There is one way you can cheat a bit on packing your suit. That’s right, not packing it at all, but rather wearing it to the plane. Unless it is an overseas, insanely long flight, consider wearing your suit to the plane. You will look miles better than those who opted for comfortable sweatpants and t-shirts and you might even be treated better thanks to your dashing looks.

It can get cold on the plane, so having a jacket on is never a bad choice and wearing your dress shoes on the flight also means that you don’t have to worry about them getting squashed in your bag.

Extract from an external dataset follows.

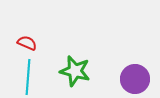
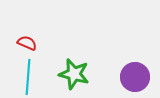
green star: moved 1 px left, 3 px down
purple circle: moved 2 px up
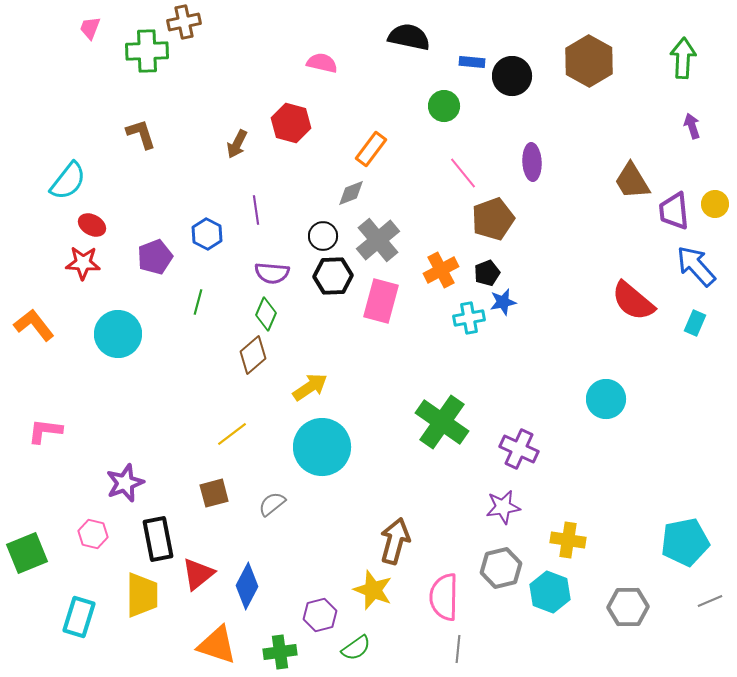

Your Quick Guide to Travelling with a Suit

  • If your suitcase is big enough, keep it in a suit bag to keep it crease free and clean.
  • Keep your suit in the area under the lid so there’s no pressure on it creating creases.
  • If it does wrinkle, just hang your suit on a proper hanger with wide shoulders, throw the trousers across the beam in the middle and let gravity do the rest.
  • Get your suit steamed. You can do this yourself if you happen to have a travel steamer at hand. If you are the type of professional who is always on the road, it might be worth considering investing in one. Check your hotel, they should have a steaming service or even provide you with a steamer free of charge or for a nominal fee. Looking sharp is worth spending a couple of pounds on.
  • There is of course a DIY version of the steamer. Hang your suit on a proper hanger. Turn on the shower and set it to boiling hot, leave it running for some time until the bathroom turns into a sauna. Once your suit is well steamed, get it out and hang it in a dry place, but avoid extreme heat, like hanging it above the radiator.
  • Wear your suit on the plane to keep it crease free.

Final Note

So there you have it, now you can pack a suit with confidence and know what to do with wrinkles if they did manage to manifest. Just remember, it’s not the end of the world if it does crease as there’s plenty of nifty ideas to help. So travel with ease with this handy guide.